Instructions to follow - When you restate the entries that follow, keep every word exactly and drop the pictures.

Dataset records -
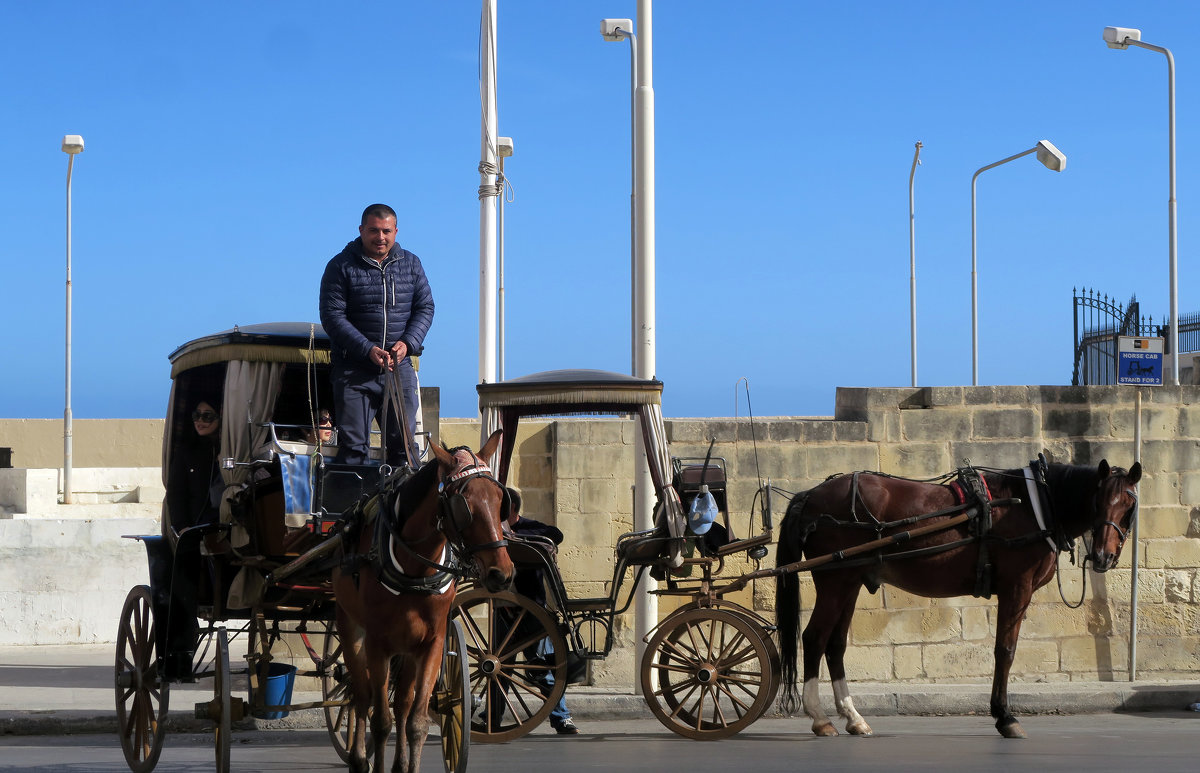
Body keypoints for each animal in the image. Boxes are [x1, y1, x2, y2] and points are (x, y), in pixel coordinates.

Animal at [331, 432, 513, 773]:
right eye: (464, 505)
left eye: (500, 500)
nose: (503, 573)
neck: (415, 568)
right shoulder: (377, 643)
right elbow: (380, 721)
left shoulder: (432, 642)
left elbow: (415, 721)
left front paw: (407, 762)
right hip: (350, 628)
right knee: (360, 694)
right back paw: (358, 757)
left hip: (407, 648)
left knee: (401, 703)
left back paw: (398, 762)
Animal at [772, 458, 1137, 734]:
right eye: (1098, 500)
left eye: (1130, 506)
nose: (1103, 556)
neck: (1038, 503)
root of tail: (810, 496)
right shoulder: (1016, 586)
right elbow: (1005, 650)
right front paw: (1004, 716)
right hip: (834, 581)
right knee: (814, 638)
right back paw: (819, 718)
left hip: (850, 582)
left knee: (834, 645)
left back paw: (853, 717)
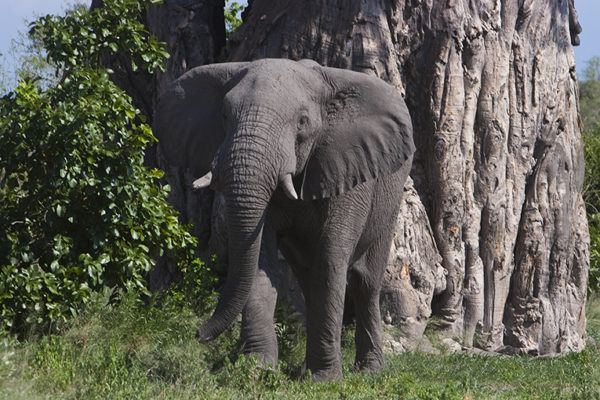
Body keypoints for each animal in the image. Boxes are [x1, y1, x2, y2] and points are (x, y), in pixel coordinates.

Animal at [152, 57, 414, 380]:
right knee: (307, 277)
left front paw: (323, 379)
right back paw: (305, 369)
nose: (198, 334)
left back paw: (369, 372)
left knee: (364, 281)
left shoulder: (346, 166)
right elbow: (259, 260)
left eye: (302, 122)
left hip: (390, 198)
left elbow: (331, 258)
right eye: (224, 114)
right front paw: (258, 369)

Worked solution -
Body keypoints for each animal in the image. Boxes are [x1, y1, x2, y2] and points are (x, y), in pixel coordinates.

Animal at [331, 432, 513, 773]:
right eye: (464, 505)
left eye: (500, 500)
nose: (503, 573)
neck: (415, 568)
right shoulder: (377, 643)
right elbow: (380, 721)
left shoulder: (432, 642)
left elbow: (415, 721)
left front paw: (407, 762)
right hip: (350, 628)
right knee: (360, 694)
right back paw: (358, 757)
left hip: (407, 648)
left knee: (401, 703)
left back paw: (398, 762)
Animal at [772, 458, 1137, 734]:
right eye: (1098, 500)
left eye: (1130, 506)
nose: (1103, 556)
neck: (1038, 503)
root of tail: (810, 496)
right shoulder: (1016, 586)
right elbow: (1005, 650)
right front paw: (1004, 716)
right hip: (834, 581)
right knee: (814, 638)
right back paw: (819, 718)
left hip: (850, 582)
left knee: (834, 645)
left back paw: (853, 717)
Body keypoints for each animal in the image. Boxes are [x1, y1, x2, y2] and points are (x, y), in pixel coordinates.

Animal at [152, 57, 414, 380]:
right knee: (307, 277)
left front paw: (323, 379)
right back paw: (305, 369)
nose: (198, 334)
left back paw: (369, 372)
left knee: (364, 281)
left shoulder: (346, 166)
right elbow: (259, 260)
left eye: (302, 122)
left hip: (390, 198)
left elbow: (331, 258)
right eye: (224, 114)
right front paw: (258, 369)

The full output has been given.